Wow.  I need to do some dumpster diving in your neighborhood.


----------



## barracuda (Nov 13, 2011)

I'm not getting rid of it at the moment, just hoping for any information. I still haven't seen another bike with the hollow ended tubes like this, and I thought it might be a distinctive characteristic.



sailorbenjamin said:


> Wow.  I need to do some dumpster diving in your neighborhood.
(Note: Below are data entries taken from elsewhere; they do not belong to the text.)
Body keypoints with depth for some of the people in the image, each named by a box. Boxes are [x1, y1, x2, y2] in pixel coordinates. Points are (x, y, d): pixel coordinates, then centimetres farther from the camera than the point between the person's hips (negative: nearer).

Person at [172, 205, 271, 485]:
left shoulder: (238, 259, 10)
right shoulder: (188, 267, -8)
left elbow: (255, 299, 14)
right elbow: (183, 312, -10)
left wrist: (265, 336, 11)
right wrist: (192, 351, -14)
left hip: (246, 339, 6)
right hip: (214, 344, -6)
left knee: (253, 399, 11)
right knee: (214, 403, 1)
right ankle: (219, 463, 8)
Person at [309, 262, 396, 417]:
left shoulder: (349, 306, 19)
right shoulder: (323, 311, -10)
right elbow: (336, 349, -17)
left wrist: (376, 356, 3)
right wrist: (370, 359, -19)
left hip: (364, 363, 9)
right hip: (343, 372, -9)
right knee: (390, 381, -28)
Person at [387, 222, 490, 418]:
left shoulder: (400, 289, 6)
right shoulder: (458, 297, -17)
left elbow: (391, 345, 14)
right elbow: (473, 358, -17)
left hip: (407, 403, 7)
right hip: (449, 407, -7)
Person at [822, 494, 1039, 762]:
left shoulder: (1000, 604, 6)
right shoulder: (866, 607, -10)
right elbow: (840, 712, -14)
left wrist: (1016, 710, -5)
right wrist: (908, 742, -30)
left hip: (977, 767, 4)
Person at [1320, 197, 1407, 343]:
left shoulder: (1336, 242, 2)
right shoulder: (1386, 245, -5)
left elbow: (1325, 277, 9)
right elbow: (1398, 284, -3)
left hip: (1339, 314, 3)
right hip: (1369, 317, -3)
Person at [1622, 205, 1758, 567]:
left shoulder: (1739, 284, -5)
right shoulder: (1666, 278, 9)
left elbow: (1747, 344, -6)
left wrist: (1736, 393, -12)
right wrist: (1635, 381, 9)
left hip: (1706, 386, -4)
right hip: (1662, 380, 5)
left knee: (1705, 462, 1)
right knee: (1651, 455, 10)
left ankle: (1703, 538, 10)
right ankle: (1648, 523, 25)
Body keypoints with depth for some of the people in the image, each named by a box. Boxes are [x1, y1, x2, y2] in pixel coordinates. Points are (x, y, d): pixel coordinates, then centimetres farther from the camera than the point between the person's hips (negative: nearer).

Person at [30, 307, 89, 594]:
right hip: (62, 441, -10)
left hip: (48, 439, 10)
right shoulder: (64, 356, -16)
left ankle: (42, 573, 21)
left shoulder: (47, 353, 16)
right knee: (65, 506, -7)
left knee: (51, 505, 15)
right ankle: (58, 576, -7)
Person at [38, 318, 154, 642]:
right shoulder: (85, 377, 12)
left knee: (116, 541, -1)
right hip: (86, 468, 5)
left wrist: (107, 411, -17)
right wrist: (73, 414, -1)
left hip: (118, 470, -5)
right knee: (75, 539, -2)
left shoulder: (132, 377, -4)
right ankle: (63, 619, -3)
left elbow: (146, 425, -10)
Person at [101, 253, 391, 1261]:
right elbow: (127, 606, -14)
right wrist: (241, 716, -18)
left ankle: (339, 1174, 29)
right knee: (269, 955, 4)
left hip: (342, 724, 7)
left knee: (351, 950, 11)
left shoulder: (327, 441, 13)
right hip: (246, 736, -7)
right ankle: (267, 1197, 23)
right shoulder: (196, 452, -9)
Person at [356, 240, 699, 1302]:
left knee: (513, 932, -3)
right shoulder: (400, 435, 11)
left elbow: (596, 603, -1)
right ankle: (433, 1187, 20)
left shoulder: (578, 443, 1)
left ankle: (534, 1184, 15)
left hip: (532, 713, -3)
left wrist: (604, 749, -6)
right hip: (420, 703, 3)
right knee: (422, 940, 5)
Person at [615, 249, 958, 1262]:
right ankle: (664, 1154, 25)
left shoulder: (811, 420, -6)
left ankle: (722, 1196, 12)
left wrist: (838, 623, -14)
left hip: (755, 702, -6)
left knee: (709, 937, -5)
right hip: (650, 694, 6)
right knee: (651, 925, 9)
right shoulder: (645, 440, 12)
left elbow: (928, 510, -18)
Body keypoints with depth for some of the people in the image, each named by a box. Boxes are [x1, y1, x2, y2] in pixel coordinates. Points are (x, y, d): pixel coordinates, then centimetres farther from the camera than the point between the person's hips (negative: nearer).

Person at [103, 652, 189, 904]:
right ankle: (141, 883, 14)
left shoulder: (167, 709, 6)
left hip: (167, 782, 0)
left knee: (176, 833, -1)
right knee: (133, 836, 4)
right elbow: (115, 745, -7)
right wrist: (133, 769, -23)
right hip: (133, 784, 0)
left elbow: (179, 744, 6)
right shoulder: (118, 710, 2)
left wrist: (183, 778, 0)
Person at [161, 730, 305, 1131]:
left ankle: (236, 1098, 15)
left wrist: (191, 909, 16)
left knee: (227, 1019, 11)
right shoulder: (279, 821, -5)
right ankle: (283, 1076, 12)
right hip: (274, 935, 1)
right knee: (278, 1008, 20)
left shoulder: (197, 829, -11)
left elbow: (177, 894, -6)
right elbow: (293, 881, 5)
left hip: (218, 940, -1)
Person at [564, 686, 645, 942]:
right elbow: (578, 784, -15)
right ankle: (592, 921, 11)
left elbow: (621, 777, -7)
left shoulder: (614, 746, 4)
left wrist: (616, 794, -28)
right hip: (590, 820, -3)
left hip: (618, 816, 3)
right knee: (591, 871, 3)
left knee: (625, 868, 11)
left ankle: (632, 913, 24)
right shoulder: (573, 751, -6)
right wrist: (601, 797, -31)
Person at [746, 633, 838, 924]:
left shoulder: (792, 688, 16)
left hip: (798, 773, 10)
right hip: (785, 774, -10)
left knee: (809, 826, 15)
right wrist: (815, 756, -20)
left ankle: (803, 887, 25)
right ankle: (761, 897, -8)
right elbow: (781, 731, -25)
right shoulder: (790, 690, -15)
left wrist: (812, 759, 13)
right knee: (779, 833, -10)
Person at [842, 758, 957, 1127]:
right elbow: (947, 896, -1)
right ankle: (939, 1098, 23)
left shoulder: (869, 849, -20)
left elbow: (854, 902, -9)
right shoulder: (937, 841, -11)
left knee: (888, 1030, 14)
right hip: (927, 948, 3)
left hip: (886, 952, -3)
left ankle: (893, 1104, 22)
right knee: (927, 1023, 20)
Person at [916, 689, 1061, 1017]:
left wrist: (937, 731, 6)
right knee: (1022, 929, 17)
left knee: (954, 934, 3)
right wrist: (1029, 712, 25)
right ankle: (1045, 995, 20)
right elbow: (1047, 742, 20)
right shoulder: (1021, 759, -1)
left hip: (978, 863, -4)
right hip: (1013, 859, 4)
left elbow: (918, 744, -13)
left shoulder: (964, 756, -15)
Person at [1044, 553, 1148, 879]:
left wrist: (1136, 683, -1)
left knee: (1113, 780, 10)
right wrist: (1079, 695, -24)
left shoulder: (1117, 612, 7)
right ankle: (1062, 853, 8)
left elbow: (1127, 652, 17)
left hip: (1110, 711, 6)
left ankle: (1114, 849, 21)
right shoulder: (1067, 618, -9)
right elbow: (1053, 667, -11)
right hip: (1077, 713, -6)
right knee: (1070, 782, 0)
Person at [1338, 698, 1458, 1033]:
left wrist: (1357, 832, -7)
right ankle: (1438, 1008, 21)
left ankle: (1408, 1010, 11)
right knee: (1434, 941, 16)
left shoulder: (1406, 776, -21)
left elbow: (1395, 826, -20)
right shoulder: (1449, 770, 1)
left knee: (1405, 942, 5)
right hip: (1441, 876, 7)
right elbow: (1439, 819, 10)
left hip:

If only such luck were a regular occurrance! But if you really do want to get into some serious scavenging, just between you and me I've always had good luck at the annual Santa Clara cleanup. "Another man's treasure", and a lot of it.


----------



## Rus Tea (Nov 14, 2011)

The stays are open since it would never see any kind of weather, nice skip tooth crank, looks like a 30's vintage durax?  With such slacked angles I'd imagine the bike to bre quiet old, perhaps a 6 day racer?   Have you had it apart?  I've found paper in the seattubes befoe, just above the BB, I imagine as a type of seal?  Maybe a clue there?  Nice track bike & a super find!


----------



## barracuda (Nov 15, 2011)

There's a six-day racer here which shows hollow stays. The writer there states, "One cool detail is the top of the chain stay’s are open, a collector once told me they did this to prove to the consumer that it was made of lightweight thin hollow tubes and not cheap thick wall tubes." I think your idea makes more sense.


----------



## curtis odom (Nov 16, 2011)

I would ask around the Classic Rendezvous site. The wheels are mismatched and the front hub looks to be Schwinn.
What a wonderful score.


----------



## Pb64 (Nov 23, 2011)

*Found in the discards*

Hi,

Look up Oscar Wastyn frames. The Wastyns were built in Chicago and built many of the pre-war Schwinn Paramounts. I straighten the seat stays on a Wastyn from about 1930 for a customer several years ago. I believe it also had open stay ends. It did have the pencil stays like yours.

PB


----------



## curtis odom (Nov 23, 2011)

This bike does not look like a Wastyn built bike to me, at least not one that they built for Schwinn. I thought all the prewar Paramount's had the fish mouth lugs?


----------



## barracuda (Nov 26, 2011)

I dreamed once that this was a Wastyn Paramount! But all the Wastyn Paramounts I have looked at appear to have cutout, slightly elaborated lugs:





"Fishmouth", yeah, that's the word.

Here's a shot of the open Wastyn stays:





This Pierce hasvery similar lugwork and headtube treatment as my bike:





From here: http://vintagetrackbikes-corbettclassics.blogspot.com/2010/06/1920s-pierce-track-racer-kramer.html


----------